Rachel Child, taken at 18 years old, close to the time she married John Moses Browning.

This rare photo shows John Browning as a young man. This may have been taken in the years close to the time he married Rachel and started manufacturing his Single Shot, which became the 1885 Winchester.

The Browning family built this home around 1900. There have been a few minor changes over the years, but overall it is very close to the original.

Growing up on the frontier. His father Jonathan Browning was a true pioneer, crossing the plains to Utah by wagon train in the early 1850s. He was a gun designer and businessman of note and had done groundbreaking gun design in Illinois, many years before coming to Utah with the Mormon pioneers.

In the truest sense, John Moses Browning grew up on the great American frontier.  John worked in his father's Ogden gun and blacksmithing shop from around the age seven until he and his brothers took over after his father's death. It was at this shop, where he was taught large doses of frontier engineering techniques. It is also where he gained his first understanding of the principles of manufacturing.

His father was indeed an incredible man -- a true Renaissance man --  and he encouraged John and his brothers to experiment and test the concepts for improving products and tools, especially firearms.John Browning developed his first rifle, the Single Shot Browning at his father's shop. It was a single shot with a falling block action. It differed greatly from the popular Sharps rifle of the day in that the hammer was centered on the action and ingeniously dropped down, out of the way to load a new cartridge. With the design of his rifle, he and his brother Matt started their own manufacturing facility and began producing their rifle in Ogden. About 600 were produced before John Moses Browning was "discovered" by Winchester Repeating Arms.
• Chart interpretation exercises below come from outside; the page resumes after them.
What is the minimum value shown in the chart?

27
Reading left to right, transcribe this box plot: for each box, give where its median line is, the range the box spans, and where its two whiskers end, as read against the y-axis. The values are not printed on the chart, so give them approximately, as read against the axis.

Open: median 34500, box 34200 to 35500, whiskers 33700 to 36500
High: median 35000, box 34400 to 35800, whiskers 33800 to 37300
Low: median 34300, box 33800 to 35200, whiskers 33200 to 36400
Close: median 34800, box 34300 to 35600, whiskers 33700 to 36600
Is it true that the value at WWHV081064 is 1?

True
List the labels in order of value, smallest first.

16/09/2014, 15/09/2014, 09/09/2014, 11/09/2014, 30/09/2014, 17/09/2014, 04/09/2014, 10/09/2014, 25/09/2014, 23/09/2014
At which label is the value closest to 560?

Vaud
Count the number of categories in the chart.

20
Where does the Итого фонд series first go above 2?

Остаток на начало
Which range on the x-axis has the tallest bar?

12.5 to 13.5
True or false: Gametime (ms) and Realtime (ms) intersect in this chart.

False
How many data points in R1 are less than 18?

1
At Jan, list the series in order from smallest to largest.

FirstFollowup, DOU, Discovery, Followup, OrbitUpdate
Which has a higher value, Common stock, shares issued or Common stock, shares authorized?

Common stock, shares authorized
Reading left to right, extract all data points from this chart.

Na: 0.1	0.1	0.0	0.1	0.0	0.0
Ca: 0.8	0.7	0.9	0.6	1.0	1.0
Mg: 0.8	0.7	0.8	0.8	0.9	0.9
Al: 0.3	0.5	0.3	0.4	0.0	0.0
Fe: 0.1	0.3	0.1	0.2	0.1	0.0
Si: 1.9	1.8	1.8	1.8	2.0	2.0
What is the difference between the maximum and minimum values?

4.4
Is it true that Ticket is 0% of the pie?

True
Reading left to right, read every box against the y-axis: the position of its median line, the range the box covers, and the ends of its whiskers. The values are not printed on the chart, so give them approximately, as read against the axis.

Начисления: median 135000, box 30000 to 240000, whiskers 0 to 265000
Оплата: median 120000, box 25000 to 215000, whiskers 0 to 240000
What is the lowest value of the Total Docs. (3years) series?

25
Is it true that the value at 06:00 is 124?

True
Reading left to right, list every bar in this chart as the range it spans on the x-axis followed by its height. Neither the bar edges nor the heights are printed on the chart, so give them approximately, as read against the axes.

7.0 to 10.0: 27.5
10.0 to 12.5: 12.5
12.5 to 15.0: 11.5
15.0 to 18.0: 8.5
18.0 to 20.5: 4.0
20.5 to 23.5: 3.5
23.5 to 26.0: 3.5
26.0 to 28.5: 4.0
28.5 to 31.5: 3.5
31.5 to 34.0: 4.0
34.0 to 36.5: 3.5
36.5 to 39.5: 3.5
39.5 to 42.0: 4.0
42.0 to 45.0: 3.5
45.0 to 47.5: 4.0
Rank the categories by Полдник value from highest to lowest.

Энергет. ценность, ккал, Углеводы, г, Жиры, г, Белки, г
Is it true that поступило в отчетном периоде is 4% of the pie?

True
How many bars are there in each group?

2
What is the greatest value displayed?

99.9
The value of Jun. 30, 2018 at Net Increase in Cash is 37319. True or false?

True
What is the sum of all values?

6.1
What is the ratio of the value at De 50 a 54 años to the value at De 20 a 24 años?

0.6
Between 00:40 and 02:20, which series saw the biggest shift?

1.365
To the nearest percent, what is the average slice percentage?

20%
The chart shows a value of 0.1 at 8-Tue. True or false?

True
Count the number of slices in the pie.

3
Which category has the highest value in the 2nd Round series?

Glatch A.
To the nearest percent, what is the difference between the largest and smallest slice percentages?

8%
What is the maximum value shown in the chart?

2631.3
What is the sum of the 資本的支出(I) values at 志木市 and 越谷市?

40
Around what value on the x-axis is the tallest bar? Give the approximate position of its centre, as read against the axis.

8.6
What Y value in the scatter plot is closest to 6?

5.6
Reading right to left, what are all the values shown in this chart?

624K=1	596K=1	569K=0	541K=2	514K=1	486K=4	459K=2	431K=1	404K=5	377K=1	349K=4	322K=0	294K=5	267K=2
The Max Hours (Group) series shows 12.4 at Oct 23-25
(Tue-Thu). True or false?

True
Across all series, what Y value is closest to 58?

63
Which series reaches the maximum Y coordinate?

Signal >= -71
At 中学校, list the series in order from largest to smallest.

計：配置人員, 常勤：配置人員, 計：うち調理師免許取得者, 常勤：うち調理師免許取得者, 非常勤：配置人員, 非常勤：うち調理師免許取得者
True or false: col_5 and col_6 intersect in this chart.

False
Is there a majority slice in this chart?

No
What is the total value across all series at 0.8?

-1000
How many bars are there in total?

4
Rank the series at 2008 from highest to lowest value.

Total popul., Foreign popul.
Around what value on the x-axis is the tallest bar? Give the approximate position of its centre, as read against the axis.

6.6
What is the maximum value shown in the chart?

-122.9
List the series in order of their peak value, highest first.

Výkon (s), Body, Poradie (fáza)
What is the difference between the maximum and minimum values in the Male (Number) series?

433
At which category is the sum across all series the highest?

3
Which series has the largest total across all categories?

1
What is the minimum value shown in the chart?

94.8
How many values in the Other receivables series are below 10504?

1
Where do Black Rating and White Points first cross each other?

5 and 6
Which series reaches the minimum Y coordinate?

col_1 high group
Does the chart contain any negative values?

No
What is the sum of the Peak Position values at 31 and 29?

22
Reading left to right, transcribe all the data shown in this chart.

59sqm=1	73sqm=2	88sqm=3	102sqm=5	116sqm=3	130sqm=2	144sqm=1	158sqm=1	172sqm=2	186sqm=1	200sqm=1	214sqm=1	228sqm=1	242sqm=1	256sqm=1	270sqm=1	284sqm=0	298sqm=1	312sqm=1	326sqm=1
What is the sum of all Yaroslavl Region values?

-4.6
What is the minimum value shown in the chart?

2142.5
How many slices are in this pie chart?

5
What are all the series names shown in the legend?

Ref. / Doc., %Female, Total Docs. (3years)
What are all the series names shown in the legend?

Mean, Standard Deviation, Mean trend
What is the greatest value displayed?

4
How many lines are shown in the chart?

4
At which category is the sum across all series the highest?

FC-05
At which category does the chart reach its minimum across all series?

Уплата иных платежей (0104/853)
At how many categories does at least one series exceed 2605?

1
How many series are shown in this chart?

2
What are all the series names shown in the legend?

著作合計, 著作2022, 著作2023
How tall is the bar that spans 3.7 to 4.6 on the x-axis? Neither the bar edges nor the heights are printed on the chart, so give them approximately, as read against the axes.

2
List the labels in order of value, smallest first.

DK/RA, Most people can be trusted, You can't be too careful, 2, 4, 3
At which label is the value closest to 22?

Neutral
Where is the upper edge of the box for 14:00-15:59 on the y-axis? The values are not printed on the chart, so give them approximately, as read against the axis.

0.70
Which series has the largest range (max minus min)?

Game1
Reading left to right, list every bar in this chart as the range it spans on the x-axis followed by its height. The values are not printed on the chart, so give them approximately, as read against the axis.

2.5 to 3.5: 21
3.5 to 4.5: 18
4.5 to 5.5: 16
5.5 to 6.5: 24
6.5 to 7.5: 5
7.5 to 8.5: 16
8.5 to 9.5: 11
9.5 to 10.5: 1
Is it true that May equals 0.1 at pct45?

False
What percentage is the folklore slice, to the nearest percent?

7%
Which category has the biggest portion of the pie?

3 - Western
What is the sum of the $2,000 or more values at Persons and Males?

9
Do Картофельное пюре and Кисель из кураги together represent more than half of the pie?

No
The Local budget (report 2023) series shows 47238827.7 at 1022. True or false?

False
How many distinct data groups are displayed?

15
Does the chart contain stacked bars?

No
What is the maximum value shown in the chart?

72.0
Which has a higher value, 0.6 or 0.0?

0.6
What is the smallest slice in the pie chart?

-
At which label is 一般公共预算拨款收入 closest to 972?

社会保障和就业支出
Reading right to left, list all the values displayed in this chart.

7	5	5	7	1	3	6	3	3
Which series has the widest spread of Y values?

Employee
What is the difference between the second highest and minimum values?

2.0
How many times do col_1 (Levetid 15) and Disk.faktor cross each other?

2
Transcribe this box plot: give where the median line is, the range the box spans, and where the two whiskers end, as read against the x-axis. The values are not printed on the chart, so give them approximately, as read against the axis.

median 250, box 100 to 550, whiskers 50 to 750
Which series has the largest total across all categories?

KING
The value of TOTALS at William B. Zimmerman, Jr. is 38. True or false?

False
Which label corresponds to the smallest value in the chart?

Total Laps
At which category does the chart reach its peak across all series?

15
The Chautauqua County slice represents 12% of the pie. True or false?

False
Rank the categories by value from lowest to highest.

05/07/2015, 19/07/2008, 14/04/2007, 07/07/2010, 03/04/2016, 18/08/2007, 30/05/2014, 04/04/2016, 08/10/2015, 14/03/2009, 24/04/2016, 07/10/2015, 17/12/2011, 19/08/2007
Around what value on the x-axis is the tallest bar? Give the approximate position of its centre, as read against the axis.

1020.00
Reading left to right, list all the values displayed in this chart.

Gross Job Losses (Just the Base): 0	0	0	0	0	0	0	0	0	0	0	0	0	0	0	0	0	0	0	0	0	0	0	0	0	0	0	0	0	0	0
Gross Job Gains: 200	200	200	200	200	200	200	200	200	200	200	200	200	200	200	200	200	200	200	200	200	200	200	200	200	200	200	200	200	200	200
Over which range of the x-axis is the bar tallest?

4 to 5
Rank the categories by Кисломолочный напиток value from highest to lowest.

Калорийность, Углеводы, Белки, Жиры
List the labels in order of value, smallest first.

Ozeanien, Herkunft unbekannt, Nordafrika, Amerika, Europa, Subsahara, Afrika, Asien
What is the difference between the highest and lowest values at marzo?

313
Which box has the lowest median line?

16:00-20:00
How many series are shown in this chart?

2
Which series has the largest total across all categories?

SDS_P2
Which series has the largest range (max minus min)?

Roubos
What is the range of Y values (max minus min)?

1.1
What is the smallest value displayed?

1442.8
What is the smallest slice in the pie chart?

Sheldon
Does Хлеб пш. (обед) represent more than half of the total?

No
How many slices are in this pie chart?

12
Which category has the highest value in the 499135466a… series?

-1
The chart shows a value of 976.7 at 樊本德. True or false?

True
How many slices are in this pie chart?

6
A historical overview from the Browning Collector's Association website. This historical synopsis gives an excellent overview of his life and a few of his accomplishments There are too many to list here. Go to the Browning Collector's Association site for an extensive listing of history and information on his inventions. 

"It can be argued that John M. Browning was pre-destined to his future title as the "Father of Modern Firearms." John's father Johnathan was an accomplished gunsmith in his own right, with numerous original designs to his credit. John, along with third-generation Brownings, would build upon that legacy.

John Moses Browning was born on January 23, 1855, in Ogden, Utah.

"At the age of ten, John built his first gun from his dad's scraps. He received his first patent at age 24 for a rifle that Winchester manufactured as its Single Shot Model 1885. Impressed by the young man's inventiveness, Winchester asked Browning if he could design a lever-action-repeating shotgun. Browning could and did, but his efforts convinced him that a pump-action mechanism would work better, and he patented his first pump model shotgun in 1888.

"In 1889, Browning began experimenting with his idea of harnessing the force from the gas emitted from the muzzle when a gun was fired. Three years later, he received a patent for the first crude fully automatic weapon that used those gases to power a mechanism that automatically reloaded the next bullet. Shortly thereafter, U.S. soldiers went to Europe during WWI carrying Browning Automatic Rifles, as well as Browning's deadly machine guns."